Anlassfall war Verdacht des Sozialmissbrauchs - Sozialversicherungszeiten sind sensible Daten - Rechtsgrundlagen in ASVG und AMFG - Keine Weiterleitung der Sozialversicherungsdaten an Dritte - Rechtssschutz gegen rechtswidrige Weiterleitung - Veröffentlichung in einem Printmedium hat Prangercharakter

Der Anlassfall

Im vergangenen Wahlkampf sorgte in Vorarlberger Regionalzeitungen der Fall eines türkischen Mitbürgers für Aufregung, dem vorgeworfen wurde, seinen Lebensunterhalt schon seit Jahrzehnten durch gezielte Inanspruchnahme von Leistungen aus dem Arbeitslosenversicherungsgesetz zu finanzieren, ohne ernsthafte Bemühungen zu einer dauerhaften Erwerbstätigkeit zu unternehmen.

Dabei wurden auch genaue Versicherungszeiten des Betroffenen veröffentlicht, dieser allerdings nicht namentlich genannt. Den Medien wurde der Fall aus der Politik zugespielt, woher die ursprüngliche Information kam, ist unklar.

Anlass genug, um unter Betrachtung dieses Falles einen Blick auf die einschlägigen, gesetzlichen Bestimmungen zu werfen.


Sozialversicherungszeiten sind sensible Daten

Die grundsätzliche Schwierigkeit besteht im gegenständlichen Fall schon darin, dass nicht wirklich klar ist, auf welchem genauen Weg die Politik zu den entsprechenden Sozialversicherungsdaten gelangt ist.

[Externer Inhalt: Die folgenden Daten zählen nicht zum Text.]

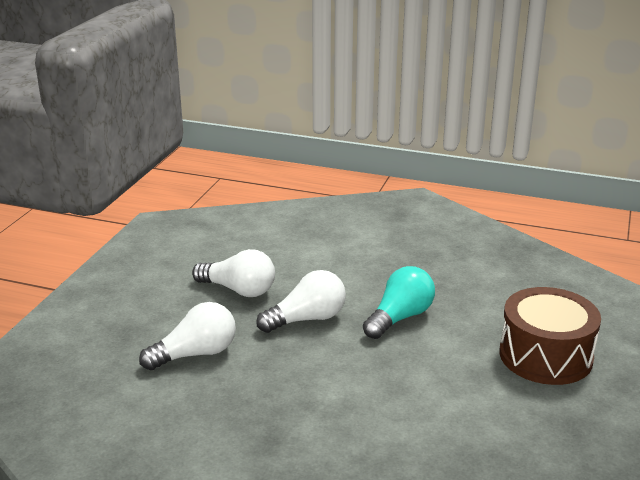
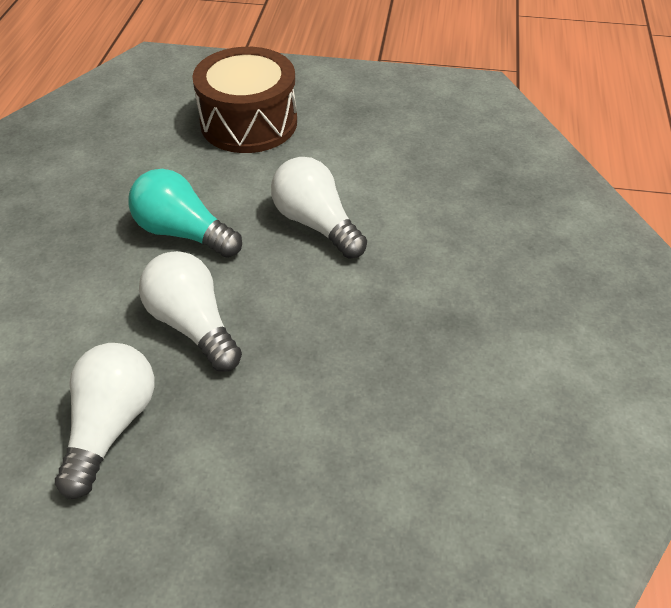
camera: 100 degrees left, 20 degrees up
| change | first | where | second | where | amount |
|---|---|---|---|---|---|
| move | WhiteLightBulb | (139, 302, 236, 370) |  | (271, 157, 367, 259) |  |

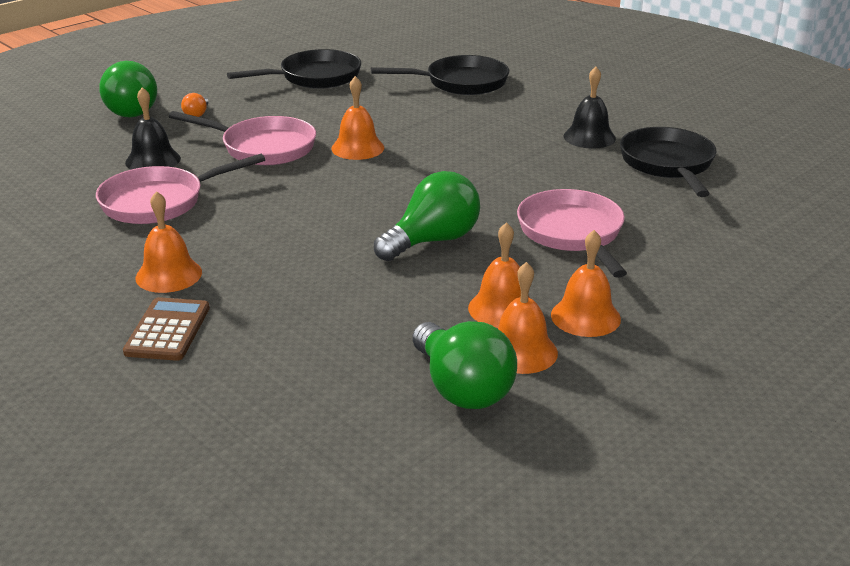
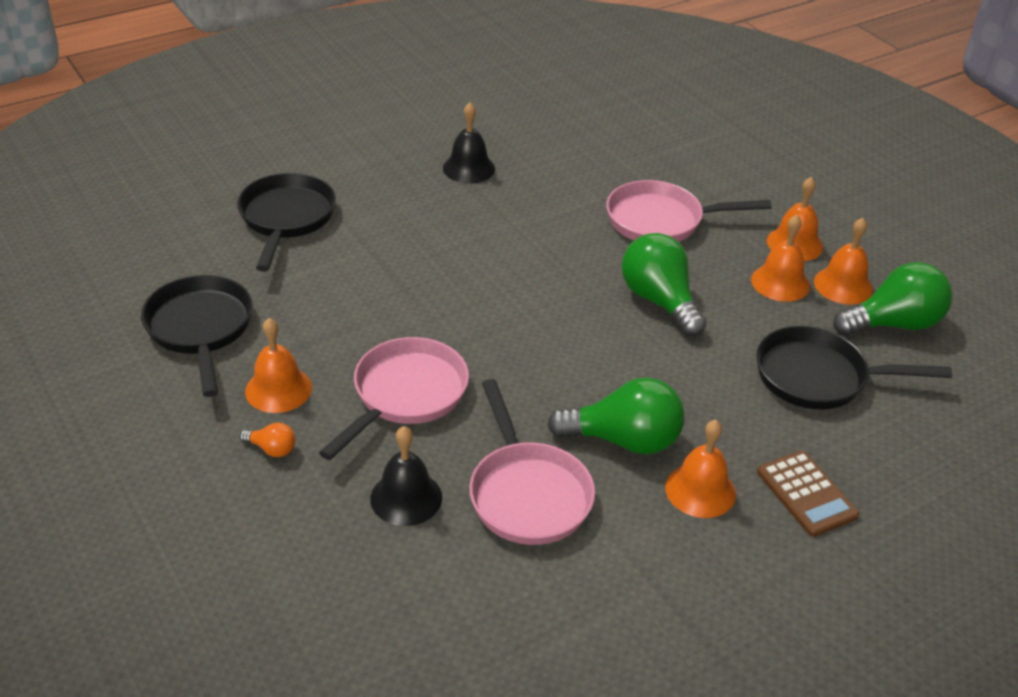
camera: 80 degrees left, 10 degrees up
| change | first | where | second | where | amount |
|---|---|---|---|---|---|
| move | GreenLightBulb | (99, 61, 157, 118) |  | (547, 378, 684, 454) |  |
| move | OrangeBell | (331, 76, 384, 160) |  | (245, 318, 312, 413) |  |
| move | BlackPan | (620, 127, 716, 197) |  | (756, 326, 952, 410) |  |
| rotate | BrownCalculator | (123, 297, 210, 361) |  | (757, 451, 859, 537) | 135 degrees counterclockwise |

Bei genauer Betrachtung ist allerdings eindeutig, dass die Information hier gar nicht auf einer rechtmäßigen Datenübermittlung basieren kann.

Aus datenschutzrechtlichen Gesichtspunkten ist prinzipiell festzustellen, dass es sich bei den Versicherungszeiten eines Betroffenen, sofern sie- wie im gegenständlichen Fall- auch Angaben über dessen Krankenstände beinhalten, um sensible Daten im Sinne von § 4 Z 2 DSG 2000 handelt, da diese (auch) gesundheitliche Umstände des Betroffenen erfassen. (Anzahl an Krankenstandstagen)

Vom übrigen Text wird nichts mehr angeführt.